EPYCD8-2T Serious issues

Notice: Page may contain affiliate links for which we may earn a small commission through services like Amazon Affiliates or Skimlinks.

balnazzar

Active Member
Mar 6, 2019
221
30
28
Hi mates. I think that my EPYCD8-2T failed on me (at the worst moment, of course).

My plight started 2 days ago, when I added the fourth GPU. The board did not boot properly (no screen output), and after the usual 30/40 secs, the power draw skyrocketed at almost 300W. No ssh server running, so the OS was not booted. BMC unreachable. All the fans at flank speed.
I couldn't see the Dr.Debug display, since they intelligently placed it under the fourth GPU, so I detached that GPU. No success, but at least now I could see the display. Pretty useless, since it displayed the vastest amount of codes, and ended up with a countdown from 90 to 01 (see the video, it starts at 0:19).
I detached all the GPUs save one, the all of them. No success. Lower power consumption but still high (>200W) after 30/45s from boot.
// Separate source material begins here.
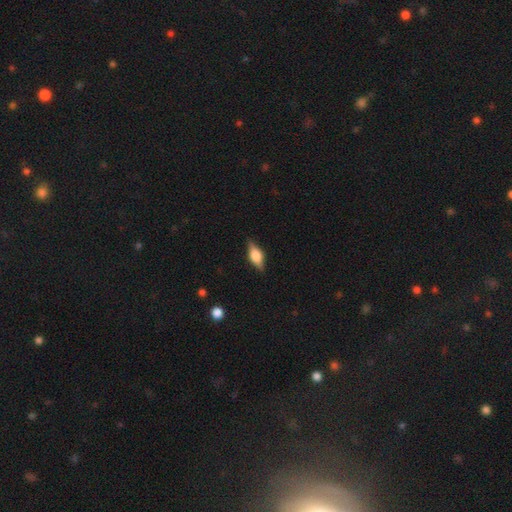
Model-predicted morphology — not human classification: type=featured or disk (50%); merging=none (83%).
I noticed another strange thing, which makes me suspect that the board is indeed broken. While powered off, it always absorbed 7-8W, probably because of the BMC (a normal pc draws 1-2W on the average). Now it draws 20-22W, which is almost impossible even considering the BMC. Furthermore, the heatsink over the 10Gb NICs is so hot that you can hold your finger on it for just an instant. It was NOT so before.

Of course I cleared the cmos and even replaced the cmos battery. No success.

Any clue?? :-/

 

wallop

New Member
Nov 6, 2018
12
1
3
I understand you had a 12 V pci-e cable connected as a 12V Power Connector graphics ?
 

balnazzar

Active Member
Mar 6, 2019
221
30
28
Thanks for your reply. Yes, if you mean the 6-pin PCI-express connector, I connected it even before purchasing the fourth graphics card, specifically not to forget it..
 

lpallard

Member
Aug 17, 2013
276
11
18
1. Have you figured out this yet? Its May, and your post dates back from Feb.... I may be late...
2. Have you pulled everything (except of course what's required to boot a system) and proceeded by elimination?
3. Have you contacted Asrock? When I had a freak occurrence with my Freenas server (supermicro hardware), I contacted them and they figured out pretty quick what was going on. $48USD shipping back & forth, 10 days, and the mainboard was back fully Q&A checked. Its been rock solid for 7 years now.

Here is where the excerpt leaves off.